If I had spent $25 or $30 on it, I would have considered it a fine experience. But I bought it at launch – $59.99 plus tax – and I wasn’t exactly rolling in money at the time. I didn’t necessarily feel cheated, but my experience was soured. Is it fair to the game? Absolutely not. Yet my feelings linger and I begin to think of opposing examples, wherein my experience was enhanced due to the price point.
The Orange Box is lauded as one of the greatest deals in video game history. It was a compilation of Half-Life 2, Half-Life 2: Episode One, Half-Life 2: Episode Two, Portal and Team Fortress 2. Today, its price varies from $20 to $40 depending on the system. Not only was this the launching pad for the surprise hit Portal, but you could argue each one of the games alone is worth the price. Instead, you got all five.
Nearly every review of The Orange Box mentioned the pricing; it was a major selling point. This was obviously due to it being a collection of (mostly) previously released games, but it helped entice people to buy and enjoy the games when they may not have otherwise. They’re the exact same games, but the pricing makes them much more. Would the reviews have been as strong if the collection were $100?
The phrase “free-to-play” used to be taboo, but as of late, there have been a few shining examples of how a free game can compete with full-priced ones. Dota 2 is an unquestionably great value; it’s completely free save for aesthetic outfits, couriers and items you can purchase (which don’t affect the balance). I’ve played nearly 900 hours and haven’t spent a dime. It’s absolutely one of my favorite games ever, and the fact that it’s free puts the proverbial cherry on the ancient.
Hearthstone is a free-to-play game by Blizzard that continues to buck the stigma. It’s well-designed, if strange. A World of Warcraft-themed card game sounds gimmicky and lame, yet Blizzard side-stepped all the preemptive complaints I had. It’s fun, it’s addictive, the cards look great and each has its own sound effect and personality. Even more surprising, the magic and ability animations are a treat to view, even after repeated viewings.
Like Guild Wars 2, I didn’t play a lot of it. I practiced against AI and a few humans, but barely dented the surface. I wouldn’t rate it as high as Guild Wars 2, but I didn’t have the same buyer’s remorse. I didn’t feel guilty at all about putting my deck of Orcs and Murlocs away and moving on to a different game. No financial investment? No problem.
Video games have a weird flow. New technology can render them obsolete, they have a strong nostalgic connection and don’t always go down in price with time. Some classic games, particularly limited-release RPGs, are stubbornly expensive to this date. Suikoden 2, a fantastic JRPG, fetches a minimum price of $150 among retailers due to a lack of updated releases for the North American market. Is it worth the outrageous cost? Will opinions suffer due to the lack of exposure, or offense at the cost?

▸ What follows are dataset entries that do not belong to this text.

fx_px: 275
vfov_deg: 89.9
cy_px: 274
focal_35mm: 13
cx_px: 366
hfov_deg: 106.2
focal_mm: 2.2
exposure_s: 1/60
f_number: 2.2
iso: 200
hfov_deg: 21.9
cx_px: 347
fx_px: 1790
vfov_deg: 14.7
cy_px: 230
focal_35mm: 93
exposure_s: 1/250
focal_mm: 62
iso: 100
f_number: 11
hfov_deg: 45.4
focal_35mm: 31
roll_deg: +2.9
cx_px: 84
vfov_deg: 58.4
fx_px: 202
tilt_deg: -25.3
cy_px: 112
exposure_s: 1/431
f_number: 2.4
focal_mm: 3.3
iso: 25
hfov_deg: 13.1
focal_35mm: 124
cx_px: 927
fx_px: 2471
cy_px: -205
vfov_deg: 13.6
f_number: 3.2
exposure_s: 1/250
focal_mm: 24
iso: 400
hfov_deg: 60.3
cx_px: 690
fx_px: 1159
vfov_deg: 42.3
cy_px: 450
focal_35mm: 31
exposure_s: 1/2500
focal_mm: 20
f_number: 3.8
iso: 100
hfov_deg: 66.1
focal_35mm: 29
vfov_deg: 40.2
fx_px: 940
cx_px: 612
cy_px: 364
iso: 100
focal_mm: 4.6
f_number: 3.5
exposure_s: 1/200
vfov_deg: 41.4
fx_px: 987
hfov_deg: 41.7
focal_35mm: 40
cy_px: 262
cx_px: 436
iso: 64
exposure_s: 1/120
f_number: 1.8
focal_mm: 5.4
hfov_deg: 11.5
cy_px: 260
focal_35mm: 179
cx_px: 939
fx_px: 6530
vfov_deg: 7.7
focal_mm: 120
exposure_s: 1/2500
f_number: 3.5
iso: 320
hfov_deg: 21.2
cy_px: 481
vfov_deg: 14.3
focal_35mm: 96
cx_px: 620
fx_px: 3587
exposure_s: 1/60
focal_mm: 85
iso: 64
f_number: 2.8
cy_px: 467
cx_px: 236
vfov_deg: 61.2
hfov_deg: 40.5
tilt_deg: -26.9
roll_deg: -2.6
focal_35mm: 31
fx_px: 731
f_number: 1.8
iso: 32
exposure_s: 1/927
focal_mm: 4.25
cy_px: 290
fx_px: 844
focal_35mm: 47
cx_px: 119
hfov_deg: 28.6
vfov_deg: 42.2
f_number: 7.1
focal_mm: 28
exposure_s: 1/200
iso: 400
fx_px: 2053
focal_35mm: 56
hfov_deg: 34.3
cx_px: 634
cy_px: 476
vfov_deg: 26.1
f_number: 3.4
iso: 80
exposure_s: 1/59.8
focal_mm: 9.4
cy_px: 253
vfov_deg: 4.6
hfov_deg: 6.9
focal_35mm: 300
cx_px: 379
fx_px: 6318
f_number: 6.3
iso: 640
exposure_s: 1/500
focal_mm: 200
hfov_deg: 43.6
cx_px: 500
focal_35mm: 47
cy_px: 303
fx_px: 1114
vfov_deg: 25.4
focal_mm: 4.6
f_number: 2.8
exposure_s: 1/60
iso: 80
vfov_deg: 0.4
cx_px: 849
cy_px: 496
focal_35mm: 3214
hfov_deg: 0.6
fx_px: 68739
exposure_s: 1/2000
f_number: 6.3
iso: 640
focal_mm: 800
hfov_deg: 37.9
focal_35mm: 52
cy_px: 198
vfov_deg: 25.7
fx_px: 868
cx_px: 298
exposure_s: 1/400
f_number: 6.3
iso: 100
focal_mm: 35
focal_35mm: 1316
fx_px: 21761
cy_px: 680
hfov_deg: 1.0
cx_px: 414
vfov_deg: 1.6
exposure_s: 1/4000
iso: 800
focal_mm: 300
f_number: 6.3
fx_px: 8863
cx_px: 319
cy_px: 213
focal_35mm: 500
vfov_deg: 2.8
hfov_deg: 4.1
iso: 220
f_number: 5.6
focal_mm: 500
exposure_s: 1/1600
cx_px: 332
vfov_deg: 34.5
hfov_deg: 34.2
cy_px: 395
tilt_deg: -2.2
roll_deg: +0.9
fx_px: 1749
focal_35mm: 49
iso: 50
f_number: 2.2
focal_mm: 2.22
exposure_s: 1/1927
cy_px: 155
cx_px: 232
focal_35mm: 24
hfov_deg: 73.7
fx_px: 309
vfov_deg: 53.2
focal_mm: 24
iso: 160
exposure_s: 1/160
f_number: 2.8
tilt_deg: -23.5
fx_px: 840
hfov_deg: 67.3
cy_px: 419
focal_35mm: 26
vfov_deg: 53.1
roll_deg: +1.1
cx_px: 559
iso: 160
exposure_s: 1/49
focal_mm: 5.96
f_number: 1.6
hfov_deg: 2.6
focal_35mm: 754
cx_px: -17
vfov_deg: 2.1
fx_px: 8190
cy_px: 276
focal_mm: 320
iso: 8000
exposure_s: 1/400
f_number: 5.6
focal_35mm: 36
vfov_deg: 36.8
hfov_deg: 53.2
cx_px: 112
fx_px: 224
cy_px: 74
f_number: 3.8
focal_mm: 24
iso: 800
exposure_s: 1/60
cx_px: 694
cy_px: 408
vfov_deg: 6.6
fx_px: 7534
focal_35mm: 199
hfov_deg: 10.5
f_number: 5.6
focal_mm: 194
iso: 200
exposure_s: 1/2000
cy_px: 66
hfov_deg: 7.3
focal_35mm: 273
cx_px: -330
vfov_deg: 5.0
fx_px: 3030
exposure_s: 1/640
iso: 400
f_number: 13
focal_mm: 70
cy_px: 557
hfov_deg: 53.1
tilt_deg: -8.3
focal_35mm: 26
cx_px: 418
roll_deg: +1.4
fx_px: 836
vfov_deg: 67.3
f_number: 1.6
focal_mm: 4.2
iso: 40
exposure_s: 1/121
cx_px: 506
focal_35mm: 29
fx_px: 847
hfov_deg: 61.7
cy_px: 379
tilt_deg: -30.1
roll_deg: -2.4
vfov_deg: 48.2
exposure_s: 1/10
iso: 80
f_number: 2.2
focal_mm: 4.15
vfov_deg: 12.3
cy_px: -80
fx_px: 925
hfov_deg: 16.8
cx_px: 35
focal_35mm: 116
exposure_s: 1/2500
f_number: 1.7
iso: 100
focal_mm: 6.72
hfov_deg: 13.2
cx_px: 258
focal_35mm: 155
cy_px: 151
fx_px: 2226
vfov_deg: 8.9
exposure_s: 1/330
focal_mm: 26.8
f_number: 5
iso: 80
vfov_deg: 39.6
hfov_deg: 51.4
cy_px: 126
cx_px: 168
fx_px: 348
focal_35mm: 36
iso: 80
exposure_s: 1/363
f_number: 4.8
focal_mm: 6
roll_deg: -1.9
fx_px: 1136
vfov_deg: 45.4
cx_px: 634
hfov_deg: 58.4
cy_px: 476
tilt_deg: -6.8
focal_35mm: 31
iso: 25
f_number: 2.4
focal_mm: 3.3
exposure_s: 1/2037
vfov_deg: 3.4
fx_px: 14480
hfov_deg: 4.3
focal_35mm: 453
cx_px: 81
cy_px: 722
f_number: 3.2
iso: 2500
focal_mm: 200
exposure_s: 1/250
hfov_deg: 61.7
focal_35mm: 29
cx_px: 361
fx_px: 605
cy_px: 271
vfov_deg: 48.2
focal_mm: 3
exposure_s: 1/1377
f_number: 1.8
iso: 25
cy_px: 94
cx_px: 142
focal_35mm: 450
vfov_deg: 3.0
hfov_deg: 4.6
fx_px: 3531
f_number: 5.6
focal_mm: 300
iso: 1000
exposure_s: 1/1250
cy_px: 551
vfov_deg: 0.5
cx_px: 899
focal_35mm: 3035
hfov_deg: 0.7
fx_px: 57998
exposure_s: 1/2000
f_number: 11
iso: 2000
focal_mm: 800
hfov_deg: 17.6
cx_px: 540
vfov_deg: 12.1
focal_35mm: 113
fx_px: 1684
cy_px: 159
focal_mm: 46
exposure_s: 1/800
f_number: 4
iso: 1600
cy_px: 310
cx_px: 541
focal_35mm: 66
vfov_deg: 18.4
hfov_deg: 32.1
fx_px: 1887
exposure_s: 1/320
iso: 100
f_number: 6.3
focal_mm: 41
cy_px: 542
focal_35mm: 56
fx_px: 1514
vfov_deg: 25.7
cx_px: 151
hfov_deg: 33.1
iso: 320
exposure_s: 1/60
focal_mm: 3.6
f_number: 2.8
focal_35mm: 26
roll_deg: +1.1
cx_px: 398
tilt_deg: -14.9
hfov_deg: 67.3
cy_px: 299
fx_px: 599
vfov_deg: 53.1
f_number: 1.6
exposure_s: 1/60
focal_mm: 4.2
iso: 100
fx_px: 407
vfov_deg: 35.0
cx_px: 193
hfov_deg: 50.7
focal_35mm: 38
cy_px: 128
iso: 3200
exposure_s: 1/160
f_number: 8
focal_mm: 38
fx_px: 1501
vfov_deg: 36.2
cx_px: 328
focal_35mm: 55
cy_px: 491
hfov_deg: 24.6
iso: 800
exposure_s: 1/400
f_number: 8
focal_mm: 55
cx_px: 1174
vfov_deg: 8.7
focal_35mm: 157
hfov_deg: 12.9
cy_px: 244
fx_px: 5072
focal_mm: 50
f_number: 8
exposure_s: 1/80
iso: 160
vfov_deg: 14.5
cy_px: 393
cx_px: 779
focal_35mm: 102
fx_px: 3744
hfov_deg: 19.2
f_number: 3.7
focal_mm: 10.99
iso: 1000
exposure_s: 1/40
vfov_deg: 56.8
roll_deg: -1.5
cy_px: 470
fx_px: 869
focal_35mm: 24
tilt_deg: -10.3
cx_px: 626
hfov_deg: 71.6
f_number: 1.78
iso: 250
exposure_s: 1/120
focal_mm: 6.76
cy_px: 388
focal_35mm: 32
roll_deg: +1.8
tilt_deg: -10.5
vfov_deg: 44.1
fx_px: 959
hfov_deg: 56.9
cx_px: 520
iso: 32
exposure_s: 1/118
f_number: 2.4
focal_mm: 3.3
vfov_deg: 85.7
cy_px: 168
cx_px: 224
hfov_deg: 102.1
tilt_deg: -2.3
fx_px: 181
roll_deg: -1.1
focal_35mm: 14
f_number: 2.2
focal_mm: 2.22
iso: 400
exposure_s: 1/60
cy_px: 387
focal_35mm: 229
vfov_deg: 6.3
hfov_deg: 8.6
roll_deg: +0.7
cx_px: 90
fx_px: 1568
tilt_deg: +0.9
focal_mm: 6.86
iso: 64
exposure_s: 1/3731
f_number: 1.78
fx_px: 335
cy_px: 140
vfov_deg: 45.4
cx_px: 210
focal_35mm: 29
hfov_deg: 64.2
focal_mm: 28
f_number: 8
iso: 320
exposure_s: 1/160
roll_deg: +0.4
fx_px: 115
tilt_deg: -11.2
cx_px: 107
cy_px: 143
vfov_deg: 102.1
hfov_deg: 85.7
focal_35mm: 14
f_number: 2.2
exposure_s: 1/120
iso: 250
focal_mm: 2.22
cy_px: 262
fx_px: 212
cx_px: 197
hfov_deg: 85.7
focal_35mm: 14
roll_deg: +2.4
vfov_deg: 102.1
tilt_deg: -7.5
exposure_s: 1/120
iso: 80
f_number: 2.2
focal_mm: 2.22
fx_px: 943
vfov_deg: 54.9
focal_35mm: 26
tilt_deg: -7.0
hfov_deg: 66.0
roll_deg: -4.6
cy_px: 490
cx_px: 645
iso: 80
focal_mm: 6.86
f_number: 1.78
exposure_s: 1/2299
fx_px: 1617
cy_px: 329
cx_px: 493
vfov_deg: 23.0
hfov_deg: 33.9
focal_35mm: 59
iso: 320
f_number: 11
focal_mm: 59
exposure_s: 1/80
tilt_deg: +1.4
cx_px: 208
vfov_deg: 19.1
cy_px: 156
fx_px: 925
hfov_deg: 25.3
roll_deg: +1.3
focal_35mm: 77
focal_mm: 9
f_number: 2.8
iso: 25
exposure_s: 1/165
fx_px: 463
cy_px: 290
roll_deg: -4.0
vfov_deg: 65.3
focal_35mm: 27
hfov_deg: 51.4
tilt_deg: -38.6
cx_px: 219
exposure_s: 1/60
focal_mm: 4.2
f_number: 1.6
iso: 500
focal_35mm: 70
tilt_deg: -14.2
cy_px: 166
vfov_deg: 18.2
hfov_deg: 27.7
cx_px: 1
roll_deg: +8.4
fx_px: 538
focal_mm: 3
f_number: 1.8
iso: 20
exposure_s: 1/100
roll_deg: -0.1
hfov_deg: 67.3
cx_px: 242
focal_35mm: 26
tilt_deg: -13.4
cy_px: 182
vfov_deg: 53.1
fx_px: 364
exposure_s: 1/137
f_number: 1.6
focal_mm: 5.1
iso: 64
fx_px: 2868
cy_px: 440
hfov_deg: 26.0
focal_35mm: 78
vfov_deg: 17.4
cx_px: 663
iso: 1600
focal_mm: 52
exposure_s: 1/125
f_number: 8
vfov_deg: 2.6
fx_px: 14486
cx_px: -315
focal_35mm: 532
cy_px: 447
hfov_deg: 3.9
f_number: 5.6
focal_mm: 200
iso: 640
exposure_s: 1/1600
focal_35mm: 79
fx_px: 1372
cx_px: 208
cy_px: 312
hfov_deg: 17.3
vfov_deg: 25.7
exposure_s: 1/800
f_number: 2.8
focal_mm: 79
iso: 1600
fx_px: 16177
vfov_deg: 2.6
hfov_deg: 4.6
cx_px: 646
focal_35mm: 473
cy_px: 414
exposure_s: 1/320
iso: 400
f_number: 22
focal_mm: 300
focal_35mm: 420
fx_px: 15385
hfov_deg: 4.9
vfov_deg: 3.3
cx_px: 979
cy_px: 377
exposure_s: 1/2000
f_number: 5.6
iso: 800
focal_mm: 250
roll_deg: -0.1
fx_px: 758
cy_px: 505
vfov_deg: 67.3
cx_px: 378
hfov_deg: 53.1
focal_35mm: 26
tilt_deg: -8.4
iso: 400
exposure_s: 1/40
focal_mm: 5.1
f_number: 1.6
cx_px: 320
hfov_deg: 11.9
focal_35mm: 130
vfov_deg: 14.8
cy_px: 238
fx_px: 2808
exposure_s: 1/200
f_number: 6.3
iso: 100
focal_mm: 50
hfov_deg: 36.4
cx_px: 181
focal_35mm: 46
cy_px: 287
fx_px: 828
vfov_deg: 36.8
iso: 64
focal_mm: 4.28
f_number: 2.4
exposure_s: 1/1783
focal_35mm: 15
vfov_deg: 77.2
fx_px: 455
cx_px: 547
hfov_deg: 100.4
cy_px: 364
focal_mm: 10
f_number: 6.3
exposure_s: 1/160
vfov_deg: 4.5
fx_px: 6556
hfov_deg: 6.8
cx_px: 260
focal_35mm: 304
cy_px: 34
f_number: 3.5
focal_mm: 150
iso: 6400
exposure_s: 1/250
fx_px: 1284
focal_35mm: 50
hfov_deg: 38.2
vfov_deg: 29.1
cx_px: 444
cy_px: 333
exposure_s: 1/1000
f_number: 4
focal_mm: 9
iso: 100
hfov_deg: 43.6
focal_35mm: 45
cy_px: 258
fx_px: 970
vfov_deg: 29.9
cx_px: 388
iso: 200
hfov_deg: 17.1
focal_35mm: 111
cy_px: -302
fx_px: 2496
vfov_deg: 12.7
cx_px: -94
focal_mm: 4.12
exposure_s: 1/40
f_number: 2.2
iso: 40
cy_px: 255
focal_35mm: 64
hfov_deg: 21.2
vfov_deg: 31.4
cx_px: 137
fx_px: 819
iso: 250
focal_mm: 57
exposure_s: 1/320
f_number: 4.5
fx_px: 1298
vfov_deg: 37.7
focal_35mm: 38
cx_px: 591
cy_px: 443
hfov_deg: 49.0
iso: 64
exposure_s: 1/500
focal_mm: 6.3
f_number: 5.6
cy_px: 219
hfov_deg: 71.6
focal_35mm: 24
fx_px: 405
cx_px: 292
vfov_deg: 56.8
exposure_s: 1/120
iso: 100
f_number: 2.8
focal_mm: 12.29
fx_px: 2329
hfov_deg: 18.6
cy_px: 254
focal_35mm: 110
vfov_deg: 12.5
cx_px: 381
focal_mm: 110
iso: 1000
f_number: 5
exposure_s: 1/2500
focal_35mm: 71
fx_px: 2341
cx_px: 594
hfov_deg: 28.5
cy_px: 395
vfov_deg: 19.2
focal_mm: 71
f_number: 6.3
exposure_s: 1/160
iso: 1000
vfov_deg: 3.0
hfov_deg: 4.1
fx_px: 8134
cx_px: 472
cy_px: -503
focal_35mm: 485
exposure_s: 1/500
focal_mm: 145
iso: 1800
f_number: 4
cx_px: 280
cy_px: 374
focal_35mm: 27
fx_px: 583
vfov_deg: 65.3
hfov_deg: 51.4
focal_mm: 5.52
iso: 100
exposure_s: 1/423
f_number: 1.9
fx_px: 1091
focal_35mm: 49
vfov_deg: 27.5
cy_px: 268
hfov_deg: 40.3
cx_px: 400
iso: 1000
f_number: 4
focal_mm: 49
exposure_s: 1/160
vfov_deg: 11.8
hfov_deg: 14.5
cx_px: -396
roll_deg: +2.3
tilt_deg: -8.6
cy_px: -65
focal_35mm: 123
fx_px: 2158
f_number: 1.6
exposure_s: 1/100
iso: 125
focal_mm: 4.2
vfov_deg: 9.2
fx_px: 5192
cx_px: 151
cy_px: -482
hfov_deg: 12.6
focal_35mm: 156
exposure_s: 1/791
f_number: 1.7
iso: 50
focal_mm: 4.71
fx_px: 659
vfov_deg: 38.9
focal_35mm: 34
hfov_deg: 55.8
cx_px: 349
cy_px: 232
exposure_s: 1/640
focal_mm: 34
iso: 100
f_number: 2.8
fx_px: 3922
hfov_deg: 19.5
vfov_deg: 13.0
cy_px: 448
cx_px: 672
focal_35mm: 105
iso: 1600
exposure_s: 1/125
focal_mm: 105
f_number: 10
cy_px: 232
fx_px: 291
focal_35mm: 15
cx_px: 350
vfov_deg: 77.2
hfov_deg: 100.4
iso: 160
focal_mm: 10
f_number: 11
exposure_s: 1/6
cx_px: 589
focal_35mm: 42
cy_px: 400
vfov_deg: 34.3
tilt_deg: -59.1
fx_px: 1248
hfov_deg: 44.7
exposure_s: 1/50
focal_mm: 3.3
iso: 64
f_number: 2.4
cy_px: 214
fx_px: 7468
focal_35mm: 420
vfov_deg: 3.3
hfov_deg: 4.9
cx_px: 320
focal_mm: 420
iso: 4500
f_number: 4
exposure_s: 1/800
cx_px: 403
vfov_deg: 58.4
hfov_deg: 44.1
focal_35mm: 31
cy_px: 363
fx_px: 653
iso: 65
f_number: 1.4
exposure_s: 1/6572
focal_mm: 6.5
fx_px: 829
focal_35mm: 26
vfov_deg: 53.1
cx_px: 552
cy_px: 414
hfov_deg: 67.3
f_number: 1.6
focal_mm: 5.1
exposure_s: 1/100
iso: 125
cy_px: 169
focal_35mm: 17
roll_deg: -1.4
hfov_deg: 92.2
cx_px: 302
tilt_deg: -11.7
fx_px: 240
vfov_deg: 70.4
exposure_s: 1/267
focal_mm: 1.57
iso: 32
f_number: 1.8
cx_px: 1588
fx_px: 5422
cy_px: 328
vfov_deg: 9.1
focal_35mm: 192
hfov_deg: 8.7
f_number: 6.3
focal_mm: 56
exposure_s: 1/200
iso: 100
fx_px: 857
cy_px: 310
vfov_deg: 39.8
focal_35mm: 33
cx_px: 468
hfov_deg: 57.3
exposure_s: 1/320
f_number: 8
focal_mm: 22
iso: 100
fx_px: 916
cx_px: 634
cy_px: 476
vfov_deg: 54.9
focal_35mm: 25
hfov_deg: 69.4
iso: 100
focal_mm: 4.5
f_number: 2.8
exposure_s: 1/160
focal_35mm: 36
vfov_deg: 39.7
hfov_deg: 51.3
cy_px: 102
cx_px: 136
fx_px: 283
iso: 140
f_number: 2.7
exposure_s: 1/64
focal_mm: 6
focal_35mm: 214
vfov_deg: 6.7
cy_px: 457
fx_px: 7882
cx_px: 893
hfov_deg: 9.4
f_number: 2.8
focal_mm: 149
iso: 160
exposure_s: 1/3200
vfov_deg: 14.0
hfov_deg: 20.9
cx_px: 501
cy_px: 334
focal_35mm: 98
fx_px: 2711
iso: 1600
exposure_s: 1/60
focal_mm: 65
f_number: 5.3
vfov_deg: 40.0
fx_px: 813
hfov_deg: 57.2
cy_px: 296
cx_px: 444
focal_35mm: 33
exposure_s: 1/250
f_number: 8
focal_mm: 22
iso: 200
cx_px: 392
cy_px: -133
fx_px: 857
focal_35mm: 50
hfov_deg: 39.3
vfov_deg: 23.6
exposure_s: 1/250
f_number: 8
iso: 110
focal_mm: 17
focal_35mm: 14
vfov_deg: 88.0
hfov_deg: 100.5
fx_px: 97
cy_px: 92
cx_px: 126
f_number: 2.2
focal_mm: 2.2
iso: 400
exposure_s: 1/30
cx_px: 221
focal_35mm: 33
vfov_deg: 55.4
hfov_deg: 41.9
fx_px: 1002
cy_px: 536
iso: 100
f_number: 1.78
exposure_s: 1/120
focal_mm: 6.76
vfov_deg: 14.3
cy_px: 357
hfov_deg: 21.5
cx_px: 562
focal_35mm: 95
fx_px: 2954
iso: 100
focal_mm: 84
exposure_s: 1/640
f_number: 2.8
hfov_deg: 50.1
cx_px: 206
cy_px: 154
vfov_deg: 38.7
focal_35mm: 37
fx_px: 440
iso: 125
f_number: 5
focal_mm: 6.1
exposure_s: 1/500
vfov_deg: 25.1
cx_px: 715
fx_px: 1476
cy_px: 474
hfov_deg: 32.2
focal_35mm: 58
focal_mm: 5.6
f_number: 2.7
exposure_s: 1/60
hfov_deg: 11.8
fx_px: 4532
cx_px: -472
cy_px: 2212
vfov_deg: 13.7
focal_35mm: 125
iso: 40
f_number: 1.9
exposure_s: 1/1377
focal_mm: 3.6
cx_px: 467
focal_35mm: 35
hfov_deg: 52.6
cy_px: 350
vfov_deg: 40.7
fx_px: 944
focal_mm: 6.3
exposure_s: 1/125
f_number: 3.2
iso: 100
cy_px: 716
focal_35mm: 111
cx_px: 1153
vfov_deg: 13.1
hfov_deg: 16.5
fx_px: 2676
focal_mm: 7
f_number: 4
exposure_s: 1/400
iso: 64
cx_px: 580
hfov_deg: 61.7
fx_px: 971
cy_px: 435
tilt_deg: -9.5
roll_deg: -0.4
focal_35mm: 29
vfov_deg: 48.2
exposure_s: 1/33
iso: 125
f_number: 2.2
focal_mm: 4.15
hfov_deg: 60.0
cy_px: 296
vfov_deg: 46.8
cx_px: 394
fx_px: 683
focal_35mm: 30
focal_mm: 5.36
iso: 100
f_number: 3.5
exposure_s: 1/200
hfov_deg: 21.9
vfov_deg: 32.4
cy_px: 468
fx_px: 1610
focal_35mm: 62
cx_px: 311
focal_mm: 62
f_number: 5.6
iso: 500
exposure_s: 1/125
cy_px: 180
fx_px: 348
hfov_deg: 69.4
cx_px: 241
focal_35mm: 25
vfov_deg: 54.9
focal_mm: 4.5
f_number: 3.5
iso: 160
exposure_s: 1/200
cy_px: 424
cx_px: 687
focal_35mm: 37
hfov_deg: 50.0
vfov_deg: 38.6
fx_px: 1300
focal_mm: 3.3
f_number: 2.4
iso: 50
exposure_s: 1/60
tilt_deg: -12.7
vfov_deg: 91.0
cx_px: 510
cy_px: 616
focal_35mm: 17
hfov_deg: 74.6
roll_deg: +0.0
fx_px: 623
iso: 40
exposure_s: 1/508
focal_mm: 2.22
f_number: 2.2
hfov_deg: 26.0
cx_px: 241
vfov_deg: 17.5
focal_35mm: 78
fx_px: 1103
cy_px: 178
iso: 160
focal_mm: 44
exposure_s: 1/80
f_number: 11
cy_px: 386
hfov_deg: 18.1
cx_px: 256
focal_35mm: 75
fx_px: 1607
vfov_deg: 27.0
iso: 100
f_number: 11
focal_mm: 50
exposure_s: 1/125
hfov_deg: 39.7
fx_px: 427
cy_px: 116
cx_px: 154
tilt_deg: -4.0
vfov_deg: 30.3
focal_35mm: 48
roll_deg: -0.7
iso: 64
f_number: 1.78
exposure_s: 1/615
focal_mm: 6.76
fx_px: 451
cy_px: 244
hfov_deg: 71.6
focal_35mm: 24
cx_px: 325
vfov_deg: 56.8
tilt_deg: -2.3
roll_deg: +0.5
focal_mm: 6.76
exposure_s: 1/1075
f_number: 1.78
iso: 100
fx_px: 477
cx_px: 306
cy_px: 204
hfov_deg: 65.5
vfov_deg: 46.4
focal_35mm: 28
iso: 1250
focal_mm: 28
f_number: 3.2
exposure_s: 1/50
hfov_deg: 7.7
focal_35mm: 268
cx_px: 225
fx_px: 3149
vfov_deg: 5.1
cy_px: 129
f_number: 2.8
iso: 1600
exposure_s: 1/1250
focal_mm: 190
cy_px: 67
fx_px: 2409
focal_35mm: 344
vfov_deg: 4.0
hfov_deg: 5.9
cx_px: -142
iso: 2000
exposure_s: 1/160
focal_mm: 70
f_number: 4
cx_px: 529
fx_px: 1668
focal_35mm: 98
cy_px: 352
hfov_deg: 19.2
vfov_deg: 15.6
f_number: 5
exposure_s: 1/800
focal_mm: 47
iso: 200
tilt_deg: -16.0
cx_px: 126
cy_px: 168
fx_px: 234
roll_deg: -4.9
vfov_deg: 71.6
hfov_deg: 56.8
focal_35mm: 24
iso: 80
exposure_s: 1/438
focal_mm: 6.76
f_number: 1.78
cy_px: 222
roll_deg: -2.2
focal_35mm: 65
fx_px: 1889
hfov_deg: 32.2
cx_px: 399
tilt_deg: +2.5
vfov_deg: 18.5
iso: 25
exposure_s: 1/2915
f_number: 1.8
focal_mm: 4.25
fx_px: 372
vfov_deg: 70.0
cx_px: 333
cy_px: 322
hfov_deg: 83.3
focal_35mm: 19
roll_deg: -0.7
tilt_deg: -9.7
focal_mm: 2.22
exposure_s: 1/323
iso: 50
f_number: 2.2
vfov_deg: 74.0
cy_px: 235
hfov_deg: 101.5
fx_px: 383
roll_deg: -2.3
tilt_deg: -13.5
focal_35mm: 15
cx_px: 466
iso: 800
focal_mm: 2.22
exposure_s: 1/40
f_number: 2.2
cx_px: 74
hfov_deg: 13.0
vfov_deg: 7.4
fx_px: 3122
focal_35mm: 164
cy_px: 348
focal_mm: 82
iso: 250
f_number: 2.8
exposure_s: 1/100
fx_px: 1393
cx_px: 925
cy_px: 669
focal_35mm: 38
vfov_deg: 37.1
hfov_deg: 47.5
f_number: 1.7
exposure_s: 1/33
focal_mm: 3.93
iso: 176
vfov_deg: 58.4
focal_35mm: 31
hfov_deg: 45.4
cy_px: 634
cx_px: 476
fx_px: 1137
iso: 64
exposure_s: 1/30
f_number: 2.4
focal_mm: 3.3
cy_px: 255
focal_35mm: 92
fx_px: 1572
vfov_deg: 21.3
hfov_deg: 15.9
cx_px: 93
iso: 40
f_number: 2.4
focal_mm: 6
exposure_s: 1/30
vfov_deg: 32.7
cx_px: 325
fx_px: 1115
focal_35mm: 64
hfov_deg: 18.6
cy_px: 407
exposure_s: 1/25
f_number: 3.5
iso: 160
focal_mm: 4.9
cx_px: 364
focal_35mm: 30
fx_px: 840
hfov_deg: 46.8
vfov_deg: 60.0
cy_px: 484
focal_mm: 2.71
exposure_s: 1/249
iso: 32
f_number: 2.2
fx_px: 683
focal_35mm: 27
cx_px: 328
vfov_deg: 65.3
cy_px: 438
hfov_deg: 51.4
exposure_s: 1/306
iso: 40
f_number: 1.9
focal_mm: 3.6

Undoubtedly, and it’s not Suikoden 2’s fault. It’s the same game, whether you play it for free or 150 beans. Pricing creates a strange situation. It can cause negative feelings, such as buyer’s remorse, or having unfairly high expectations about the product. Prices are all over the place and the only real solution is research. Read reviews, find out if your friends are going to play it and see what the company’s history is on price drops and sales in the future. If you’re on the fence about a game, it’s always good to err on the side of cheap.